Happily Ever After [Bonus]

25.9K 1.8K 160
                                    

“Yera!”

Teriakan demi teriakan tidak hentinya memenuhi ruangan yang cukup luas itu. Tidak bisa ditahan lagi rasa kesal dan keluhan dua bocah lelaki yang terpaut usia enam tahun tersebut.

Seungjae selaku kakak pertama dan Junghee selaku kakak kedua sedari tadi sibuk menahan adik bungsu mereka yang teramat nakal.

Jeon Yera namanya. Walaupun lahir sebagai bungsu perempuan, tapi tidak bisa dielak lagi betapa senangnya si kecil itu membuat kedua kakaknya kewalahan. Terutama Seungjae yang sudah berusia sepuluh tahun, sedangkan Junghee yang berusia empat tahun pun tidak jarang terlipat pertengkaran dengan Yera yang baru berusia dua tahun.

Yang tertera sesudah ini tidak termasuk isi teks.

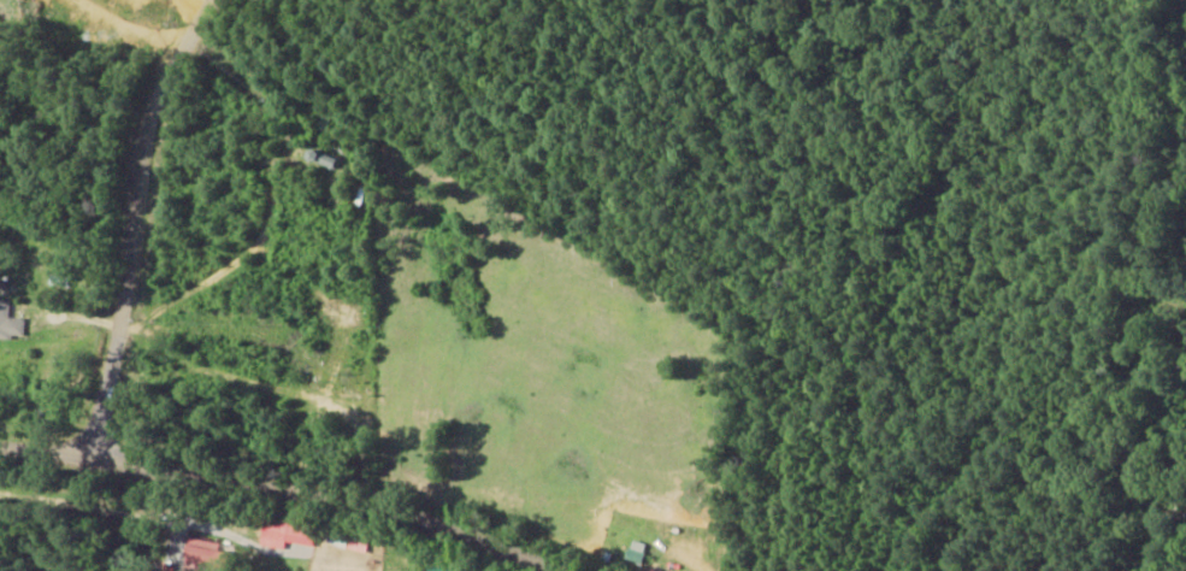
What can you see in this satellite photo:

“Yera, kembalikan mainan Junghee. Punyamu yang ini, ayolah... ”

Seungjae merasa bebannya bertambah sejak adik-adiknya lahir, tapi dia bukannya tidak senang, hanya saja rasanya pusing sekali kalau memiliki dua orang adik yang usianya masih sama-sama kecil.

“Mima! Mima!” Yera memekik senang, membuat kedua kakaknya menoleh ke arah pandangan Yera.

Rupanya Ibu mereka baru saja memasuki ruang tengah, ruangan yang kini selalu menjadi tempat anak-anak itu menghamburkan mainan mereka.

“Moma, Yera mengambil mainan Junghee!” Si kecil itu berlari terlebih dulu, memeluk kaki Ibunya dengan erat selagi mengeluhkan sikap adiknya.

Yerim dengan sabar mengusap pelan puncak kepala Junghee. Hal seperti ini sudah menjadi makanan sehari-harinya, anak-anaknya terutama Junghee dan Yera sangat sering merebutkan sesuatu. Tidak heran juga, ini salahnya dan Jungkook karena tidak melakukan program kehamilan yang berjangka. Perbedaan umur Junghee dan Yera menjadi pelajaran besar bagi Jungkook dan Yerim untuk kedepannya.

“Kau kan masih punya banyak mainan, kenapa tidak ambil yang lain saja? Jangan sering marah pada Yera, lihat adikmu itu, kasihan kan?”

Yerim sering kali iba melihat Junghee dan Yera memperebutkan mainan, walau sudah sama-sama dibelikan sesuai yang mereka mau, tapi tetap saja memang Yera senang sekali mengambil milik Junghee. Tapi Yerim tidak tega jika melihat Yera menjadi pelampiasan kemarahan kakaknya, karena pada dasarnya Yera masih terlalu kecil untuk memahami kesalahannya. Hal seperti ini pun sesungguhnya sudah biasa dalam keseharian anak-anak.

“Momaaa! Junghee hanya mau yang Yera pegang, itu mainan yang Papa belikan di Jepang, Junghee tidak mau Yera merebutnya.”

Yerim mengangkat tubuh mungil Junghee, mengisyaratkan Seungjae untuk menjaga Yera sebentar sebelum ia duduk dan memangku Junghee.

“Junghee ini adalah kakak untuk Yera, lalu Junghee adalah anak laki-laki. Papa juga kan sudah pernah bilang kalau anak laki-laki harus mengalah pada adik kalau mau menjadi laki-laki yang hebat. Memangnya tidak ingat?” Jelas Yerim secara pelan, tidak mau membuat anaknya merasa dipojokkan.

“Ingat... tapi Yera terus mengambil mainan Junghee, Ma. Papa bilang semuanya sudah punya mainan masing-masing, kenapa Yera terus merebut milik Junghee?”

Junghee menarik helaian rambut Ibunya yang kini sudah menjuntai panjang, sering kali menjadi mainan tangannya yang sedang bosan.

“Lalu Papa juga mengingatkan pada Junghee kalau Yera itu harus Junghee dan Seungjae jaga baik-baik, tidak boleh dimarahi terus, dia adik perempuan kalian dan masih sangat kecil. Bagaimana kalau Papa marah pada kalian karena terus bertengkar dan kalian dipisahkan? Yera akan dibawa ke rumah Bibi Seulgi dan Junghee akan dibawa ke rumah Bibi Sooyoung.”

Ucapan Yerim sepertinya cukup dipahami oleh Junghee. Terbukti karena anak itu langsung menunduk dan seperdetik setelahnya langsung memeluk Yerim.

“Tidak mau pisah dengan kakak dan adik, tapi Junghee hanya sedikit kesal. Junghee tidak marah, Junghee janji.”